Как-то раз классы были подняты по тревоге и построены на линейку. Речь держал директор школы Алексей Николаевич Грюк. Оказывается, ученик 4-го класса Елдиков нашел на улице кошелек с 35 рублями (большая по тем временам сумма) и не зажилил, а отнес в милицию. Смысл речи директора сводился к тому, что это «благородный поступок настоящего советского пионера, и все должны поступать также. Аплодисменты!»
Он так прямо и сказал! Несмотря на то, что директор славился суровым нравом, «господствующие классы» заржали в голос и устроили ему «бурные аплодисменты»… Завуч Ольда Павловна в классе после линейки, укоризненно на нас глядя, пробормотала что-то, что, дескать, так в газетах пишут… вот он и… А через несколько дней подошло 23 февраля (тогда это был рабочий день), и школа затаилась в предвкушении. Не стану повторять весь стандартный набор, которым попотчевал нас директор – не в том суть, все ждали финала. И получили его: – Да здравствует Советская Армия! Аплодисменты!
Это была овация…
На следующий день мой друг Мишка родил эпиграмму:
Аплодисменты просит Грюк
После сказанного «хрюк»!
Эпиграмма мгновенно разлетелась по школе и даже повисла на двери учительской. Подействовало…
Весной 65-го подошла пора первого в моей жизни официального испытания – надо было сдавать выпускные экзамены за восьмилетнюю школу. Трудностей они не представили, но запомнились очень хорошо.
На самом деле, всем нам уже было известно, кого возьмут в 9-й класс, а кто отправится в ПТУ[90]. Тем не менее, уже тогда плановое хозяйство или попросту туфта проникли в отчетность школ, и никаких оставлений на второй год быть не могло, а потому, хошь-нихошь, 100 %-ную успеваемость надо было обеспечивать.

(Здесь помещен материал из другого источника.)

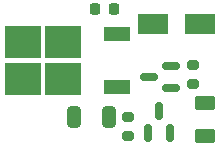
<source format=gbr>
%TF.GenerationSoftware,KiCad,Pcbnew,6.0.0-d3dd2cf0fa~116~ubuntu20.04.1*%
%TF.CreationDate,2022-02-06T14:44:09+01:00*%
%TF.ProjectId,vreg1,76726567-312e-46b6-9963-61645f706362,rev?*%
%TF.SameCoordinates,Original*%
%TF.FileFunction,Paste,Top*%
%TF.FilePolarity,Positive*%
%FSLAX46Y46*%
G04 Gerber Fmt 4.6, Leading zero omitted, Abs format (unit mm)*
G04 Created by KiCad (PCBNEW 6.0.0-d3dd2cf0fa~116~ubuntu20.04.1) date 2022-02-06 14:44:09*
%MOMM*%
%LPD*%
G01*
G04 APERTURE LIST*
G04 Aperture macros list*
%AMRoundRect*
0 Rectangle with rounded corners*
0 $1 Rounding radius*
0 $2 $3 $4 $5 $6 $7 $8 $9 X,Y pos of 4 corners*
0 Add a 4 corners polygon primitive as box body*
4,1,4,$2,$3,$4,$5,$6,$7,$8,$9,$2,$3,0*
0 Add four circle primitives for the rounded corners*
1,1,$1+$1,$2,$3*
1,1,$1+$1,$4,$5*
1,1,$1+$1,$6,$7*
1,1,$1+$1,$8,$9*
0 Add four rect primitives between the rounded corners*
20,1,$1+$1,$2,$3,$4,$5,0*
20,1,$1+$1,$4,$5,$6,$7,0*
20,1,$1+$1,$6,$7,$8,$9,0*
20,1,$1+$1,$8,$9,$2,$3,0*%
G04 Aperture macros list end*
%ADD10RoundRect,0.200000X0.275000X-0.200000X0.275000X0.200000X-0.275000X0.200000X-0.275000X-0.200000X0*%
%ADD11RoundRect,0.150000X0.150000X-0.587500X0.150000X0.587500X-0.150000X0.587500X-0.150000X-0.587500X0*%
%ADD12RoundRect,0.200000X-0.275000X0.200000X-0.275000X-0.200000X0.275000X-0.200000X0.275000X0.200000X0*%
%ADD13RoundRect,0.250000X0.625000X-0.375000X0.625000X0.375000X-0.625000X0.375000X-0.625000X-0.375000X0*%
%ADD14RoundRect,0.150000X0.587500X0.150000X-0.587500X0.150000X-0.587500X-0.150000X0.587500X-0.150000X0*%
%ADD15RoundRect,0.250000X0.325000X0.650000X-0.325000X0.650000X-0.325000X-0.650000X0.325000X-0.650000X0*%
%ADD16RoundRect,0.225000X0.225000X0.250000X-0.225000X0.250000X-0.225000X-0.250000X0.225000X-0.250000X0*%
%ADD17R,3.050000X2.750000*%
%ADD18R,2.200000X1.200000*%
%ADD19R,2.500000X1.800000*%
G04 APERTURE END LIST*
D10*
%TO.C,R2*%
X108700000Y-95825000D03*
X108700000Y-94175000D03*
%TD*%
D11*
%TO.C,Q1*%
X110350000Y-95537500D03*
X112250000Y-95537500D03*
X111300000Y-93662500D03*
%TD*%
D12*
%TO.C,R1*%
X114200000Y-89775000D03*
X114200000Y-91425000D03*
%TD*%
D13*
%TO.C,F1*%
X115200000Y-95800000D03*
X115200000Y-93000000D03*
%TD*%
D14*
%TO.C,Q2*%
X112337500Y-91750000D03*
X112337500Y-89850000D03*
X110462500Y-90800000D03*
%TD*%
D15*
%TO.C,C1*%
X107075000Y-94200000D03*
X104125000Y-94200000D03*
%TD*%
D16*
%TO.C,C2*%
X107475000Y-85000000D03*
X105925000Y-85000000D03*
%TD*%
D17*
%TO.C,U1*%
X99825000Y-90925000D03*
X103175000Y-90925000D03*
X99825000Y-87875000D03*
X103175000Y-87875000D03*
D18*
X107800000Y-91680000D03*
X107800000Y-87120000D03*
%TD*%
D19*
%TO.C,D1*%
X114800000Y-86300000D03*
X110800000Y-86300000D03*
%TD*%
M02*

</source>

Экзамен по математике мы писали в рекреационном зале первого этажа всеми тремя классами разом. Почему-то первым в первом ряду посадили упомянутого выше отличника Мишку, на первую парту во втором ряду – меня, а в третьем – Галку, тоже отличницу. Задачи были несложными кроме арифметического примера, где в результате получалась очень корявая дробь, хотя в обычных школьных задачках все всегда хорошо «сокращалось» и служило косвенным признаком правильного решения. Меня родители, зная мое разгильдяйство, очень накручивали перед экзаменом, чтобы не спешил, все делал внимательно и обязательно проверил решение. Мне и самому не хотелось испакостить экзамен по математике, которую я любил, так что я проявил несвойственную мне тщательность и все делал очень аккуратно. Однако уже через полчаса химичка, которая ходила между рядами, склонилась ко мне и сказала шепотом: – Ну, ты уже решил!
– Да, но я сейчас проверю решение… – Перестань! Все у тебя правильно, давай-ка перепиши решение на чистый лист!
Ну, раз мне говорят, что не надо, так я, конечно, тем более проверю! Второй раз перестать выпендриваться мне велела уже наша классная. Ладно, получив двойное подтверждение того, что у меня все в ажуре, я быстренько воспроизвел решение на отдельном листке, и у меня его тут же конфисковали. Листочек ушел в качестве эталонного назад по всему варианту. Освободившись от общественной нагрузки, я как раз успел заметить, как такой же листочек забирают у Мишки слева от меня и как дожидаются, когда такой листочек допишет Галка справа… В итоге три класса сдали три группы абсолютно идентичных работ «на отлично», но оценки у всех были разные – от трех до пяти. По совокупности предшествующих заслуг.